The QC Analyst I performs testing of samples submitted to the laboratory in a cGMP compliant manner, as well as according to approved written procedures. The QC Analyst I may be required to write or revise SOPs, analytical procedures, or other analytical documentation at the discretion of quality control supervisory staff.
KEY DUTIES:
Perform testing in accordance with written procedures (i.e.
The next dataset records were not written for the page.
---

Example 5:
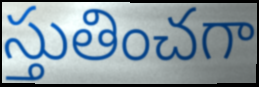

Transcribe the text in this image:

స్తుతించగా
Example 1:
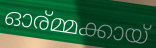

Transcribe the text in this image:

ഓര്മ്മക്കായ്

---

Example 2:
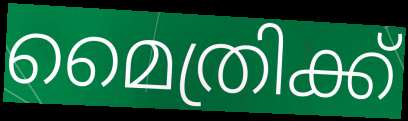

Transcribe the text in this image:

മൈത്രിക്ക്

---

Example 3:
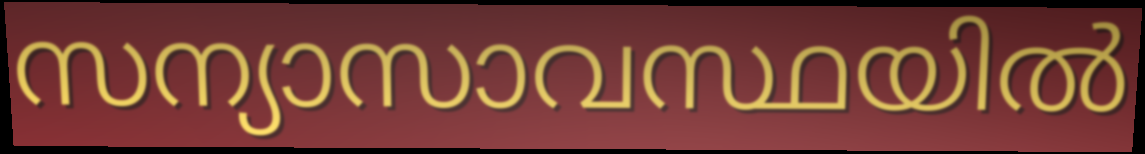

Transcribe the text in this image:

സന്യാസാവസ്ഥയിൽ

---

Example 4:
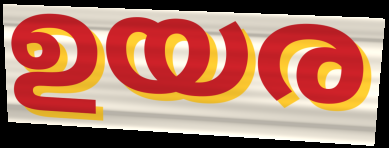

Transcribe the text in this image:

ഉയര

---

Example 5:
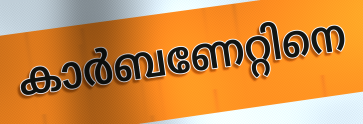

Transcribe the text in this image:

കാർബണേറ്റിനെ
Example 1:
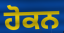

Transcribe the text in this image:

ਹੋਕਨ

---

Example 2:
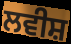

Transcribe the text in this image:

ਲਵੀਸ਼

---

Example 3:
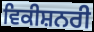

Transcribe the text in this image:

ਵਿਕੀਸ਼ਨਰੀ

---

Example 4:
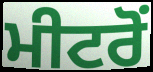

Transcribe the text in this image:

ਮੀਟਰੋਂ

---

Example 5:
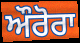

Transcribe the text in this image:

ਔਰੋਰਾ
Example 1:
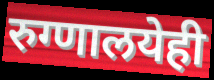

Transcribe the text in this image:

रुग्णालयेही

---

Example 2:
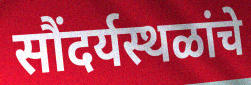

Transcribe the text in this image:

सौंदर्यस्थळांचे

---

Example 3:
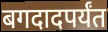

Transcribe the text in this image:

बगदादपर्यंत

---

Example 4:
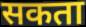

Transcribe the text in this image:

सकता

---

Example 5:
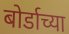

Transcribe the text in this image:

बोर्डाच्या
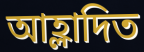
আহ্লাদিত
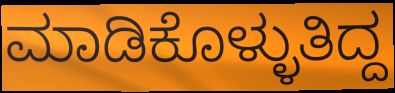
ಮಾಡಿಕೊಳ್ಳುತಿದ್ದ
USP/EP/JP grade)
Documentation of laboratory activities including worksheet/notebook entries according to procedures that define laboratory documentation practices.
Processing of electronic data using procedures that ensure data integrity and security.
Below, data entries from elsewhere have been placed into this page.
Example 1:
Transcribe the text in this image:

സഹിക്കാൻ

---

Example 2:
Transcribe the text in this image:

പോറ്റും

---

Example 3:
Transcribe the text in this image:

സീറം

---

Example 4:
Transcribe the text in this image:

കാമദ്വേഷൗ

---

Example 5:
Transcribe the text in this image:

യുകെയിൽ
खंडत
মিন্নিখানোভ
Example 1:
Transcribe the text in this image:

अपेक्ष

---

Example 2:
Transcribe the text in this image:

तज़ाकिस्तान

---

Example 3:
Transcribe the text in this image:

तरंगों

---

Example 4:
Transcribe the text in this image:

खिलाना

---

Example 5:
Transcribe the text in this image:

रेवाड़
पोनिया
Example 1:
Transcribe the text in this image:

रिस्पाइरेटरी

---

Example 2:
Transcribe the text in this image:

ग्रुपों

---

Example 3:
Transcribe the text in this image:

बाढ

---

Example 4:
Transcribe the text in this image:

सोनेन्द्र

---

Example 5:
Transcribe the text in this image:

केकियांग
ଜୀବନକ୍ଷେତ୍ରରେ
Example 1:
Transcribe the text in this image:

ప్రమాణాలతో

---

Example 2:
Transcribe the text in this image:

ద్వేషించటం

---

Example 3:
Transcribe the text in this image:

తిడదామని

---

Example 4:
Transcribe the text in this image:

Ship samples to contract testing facilities.
Entry of test results from contract laboratories
Review and countersign (when necessary) logbooks, notebooks, and worksheets for the purpose of verifying compliance with written procedures, good documentation practices, data integrity and accuracy of calculations.
Transcribe results onto analysis reports.
Perform daily standardization and performance verifications on laboratory equipment.
Comply with site-wide procedures including but not limited to change control, documentation, deviation reporting, cGMP compliance, safety, and electronic data security.
Identify deviations to written procedures.
Disposal of laboratory waste on an as needed basis.
Identify and report unsafe conditions within the laboratory.
Identify OOS results, atypical results, and atypical laboratory events requiring a laboratory investigation; perform investigative testing.
SKILLS/ABILITIES:
Ability to perform routine analysis, such as wet chemistry and operate basic laboratory equipment.
Understands paperwork review process.
Ability to follow written procedures and exhibit excellent documentation practices.
Basic laboratory knowledge and skills
analytical techniques in wet chemistry/chromatography
Practical experience with various types of laboratory instrumentation
Troubleshooting skills with analytical methodology and instrumentation.
Technical writing skills
Employee must be able to pass a vision exam prior to employment and annually thereafter.
PERSONAL ATTRIBUTES:
Proactively achieves results for the best of the organization.
Willingness to learn new things.
Ability to function in a small company atmosphere.
Ability to cope with a rapidly changing work environment.
Commitment to teamwork.
Commitment to continuous improvement in all areas.
Ability to focus attention to details and ensure high quality work.
Ability to work safely; seek out and encourage safe practices
Responsible for managing their time, organizing their workload to be efficient, and have good organizational and communication skills
EDUCATION AND EXPERIENCE:
Bachelors Degree in Chemistry with 0-2 years of laboratory experience. Other fields of specialty in Sciences are also acceptable provided sufficient chemistry coursework is completed.